Cette ouverture singulière jeta beaucoup d’embarras dans leur conversation, et souvent l’un et l’autre eurent les larmes aux yeux.
Le fiscal général Rassi aspirait toujours à changer de nom; il était bien las de celui qu’il s’était fait, et voulait devenir baron Riva. Le comte Mosca, de son côté, travaillait, avec toute l’habileté dont il était capable, à fortifier chez ce juge vendu la passion de la baronnie, comme il cherchait à redoubler chez le prince la folle espérance de se faire roi constitutionnel de la Lombardie. C ’étaient les seuls moyens qu’il eût pu inventer de retarder la mort de Fabrice.
Le prince disait à Rassi:
– Quinze jours de désespoir et quinze jours d’espérance, c’est par ce régime patiemment suivi que nous parviendrons à vaincre le caractère de cette femme altière; c’est par ces alternatives de douceur et de dureté que l’on arrive à dompter les chevaux les plus féroces. Appliquez le caustique ferme.

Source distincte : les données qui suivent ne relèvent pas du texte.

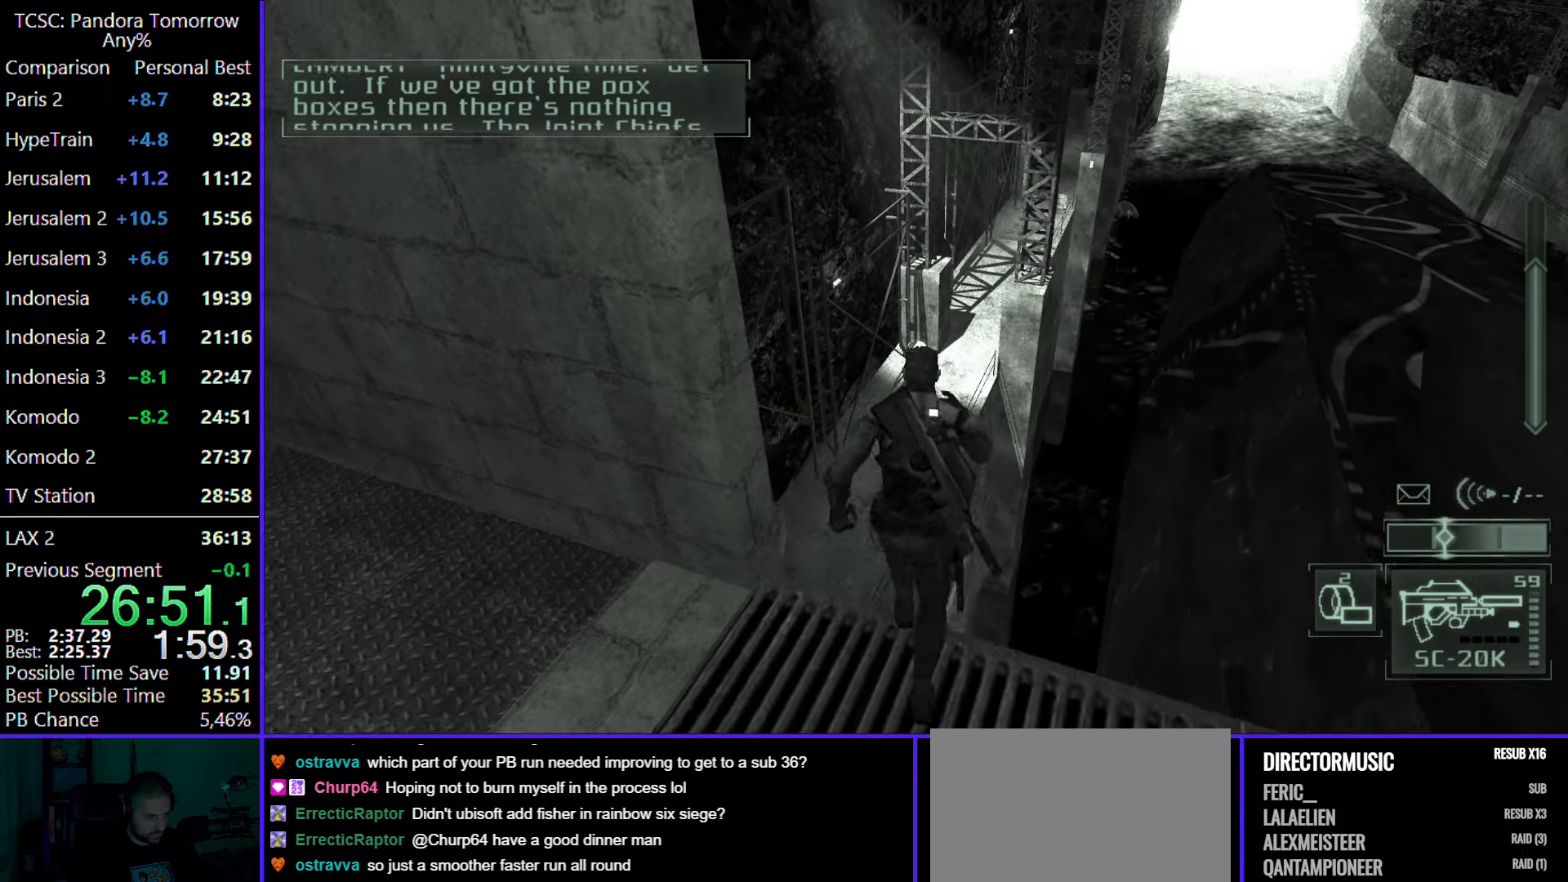
{"keys": ["a"], "mouse": [], "events": [[67, "a", "down"], [167, "w", "up"]]}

En effet, tous les quinze jours on voyait renaître dans Parme un nouveau bruit annonçant la mort prochaine de Fabrice. Ces propos plongeaient la malheureuse duchesse dans le dernier désespoir. Fidèle à la résolution de ne pas entraîner le comte dans sa ruine, elle ne le voyait que deux fois par mois; mais elle était punie de sa cruauté envers ce pauvre homme par les alternatives continuelles de sombre désespoir où elle passait sa vie. En vain le comte Mosca, surmontant la jalousie cruelle que lui inspiraient les assiduités du comte Baldi, ce si bel homme, écrivait à la duchesse quand il ne pouvait la voir, et lui donnait connaissance de tous les renseignements qu’il devait au zèle du futur baron Riva, la duchesse aurait eu besoin, pour pouvoir résister aux bruits atroces qui couraient sans cesse sur Fabrice de passer sa vie avec un homme d’esprit et de cœur tel que Mosca; la nullité du Baldi, la laissant à ses pensées, lui donnait une façon d’exister affreuse, et le comte ne pouvait parvenir à lui communiquer ses raisons d’espérer.
Au moyen de divers prétextes assez ingénieux, ce ministre était parvenu à faire consentir le prince à ce que l’on déposât dans un château ami, au centre même de la Lombardie, dans les environs de Sarono, les archives de toutes les intrigues fort compliquées au moyen desquelles Ranuce-Ernest IV nourrissait l’espérance archifolle de se faire roi constitutionnel de ce beau pays.